Like most people in the business of helping applicants with elite admissions, it all happened pretty much by accident. After graduating from HBS, Wich-Vila would work her day job at a startup and on nights and weekends help candidates to HBS, Wharton, Kellogg and other top schools. “At that point, I was not charging for my advice,” she says. “I was doing it pro bono. Then, one day, an engineer I helped who got into Wharton told me, ‘I don’t know what your day job is but whatever it is, you need to quit and do MBA admissions consulting full time. You need to start making money from this.’”


ApplicantLab’s trademark logo

For at least a month, Wich-Vila recalls, she seriously considered putting out the proverbial shingle to do full-time admissions counseling. “But I started looking at the pricing and how much I would I would have to charge people to make a living from it,” she says. “It was like $300 an hour or $4,700 for a one-school package. I felt really uncomfortable charging that amount of money. My parents are public school teachers, and I didn’t use a consultant. I have this scrappy, social justice part of my value system. I thought it would be hypocritical of me to turn around and ask some kid for ten grand in exchange for what I know. I am a Latina and from a lower income background and it didn’t feel right.”
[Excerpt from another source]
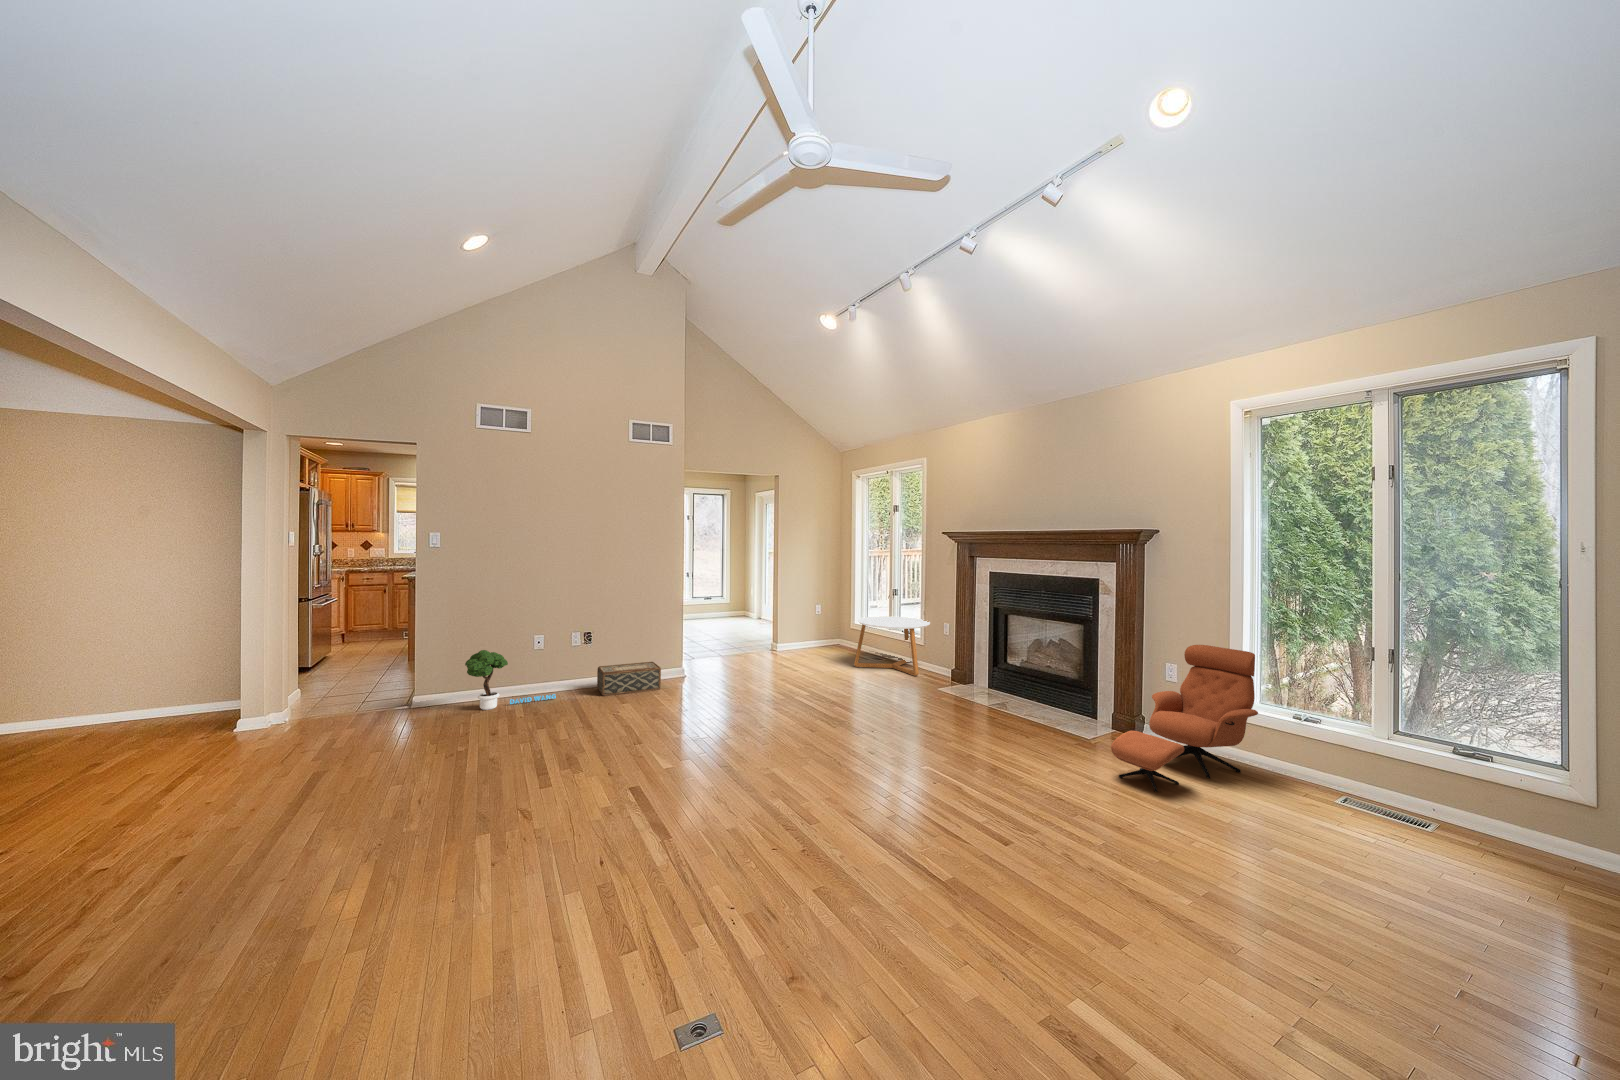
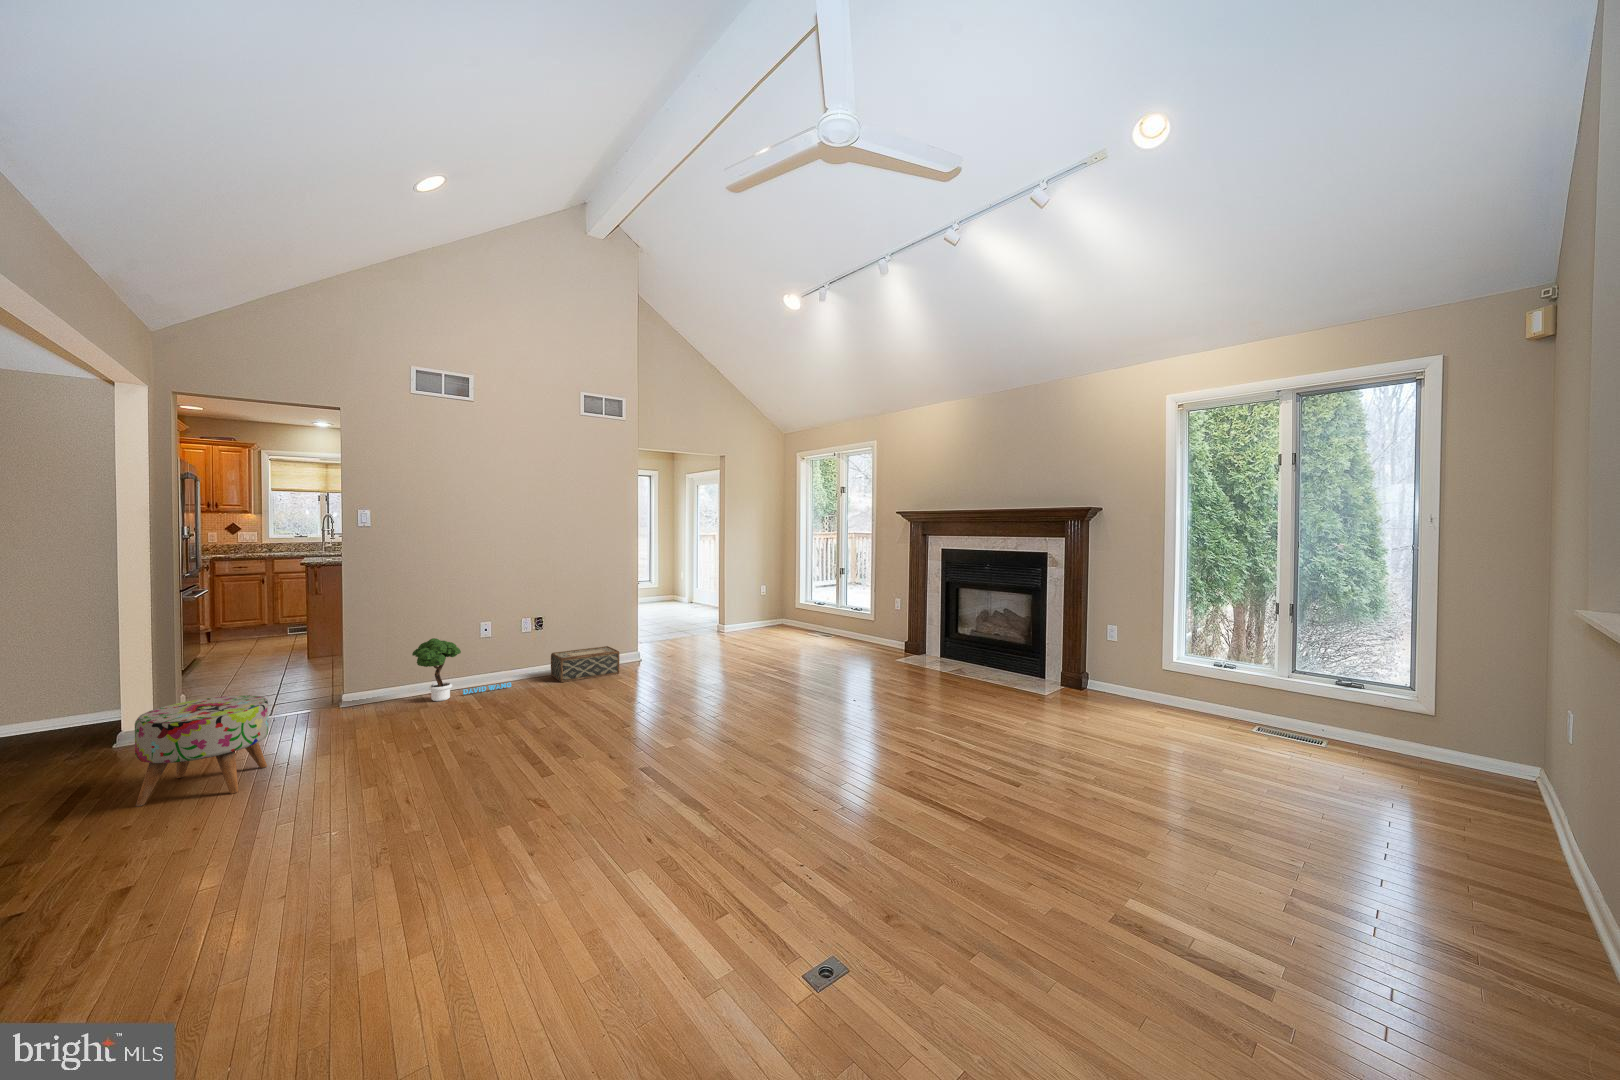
coffee table: present [854,616,930,676] -> none [806,595,879,651]
lounge chair: present [1111,645,1258,792] -> none [1059,608,1172,731]
ottoman: none [174,701,304,803] -> present [135,695,268,806]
She registered the ApplicantLab name in 2010 and then filed for trademark protection for a logo that consists of a laboratory beaker filled with bubbling liquid, capped by a lit lightbulb, just before Christmas in 2012. Yet, it would take a couple of more years before the beta platform would launch. “It took me a really long time to take the admissions consulting practice and digitize it,” she acknowledges. “I had to think through what questions I ask people and what process I walk them through. I was testing out certain things on Google Docs and colorful Google spreadsheets. You think of admissions consulting as more of an art than a science, but a lot of it can be digitized.”

The first version of the platform, built by recent engineering graduates who were launching their own web design firm, went up in 2014. It had to be torn down and rebuilt. The latest and third iteration of ApplicantLab was the beneficiary of some contacts she made while pitching her business at a regional shark tank-like contest at UC-Irvine for Harvard Business School’s New Venture Competition in 2015. Her pitch won the audience’s favorite vote and some welcome funding from an angel investor who saw her on stage.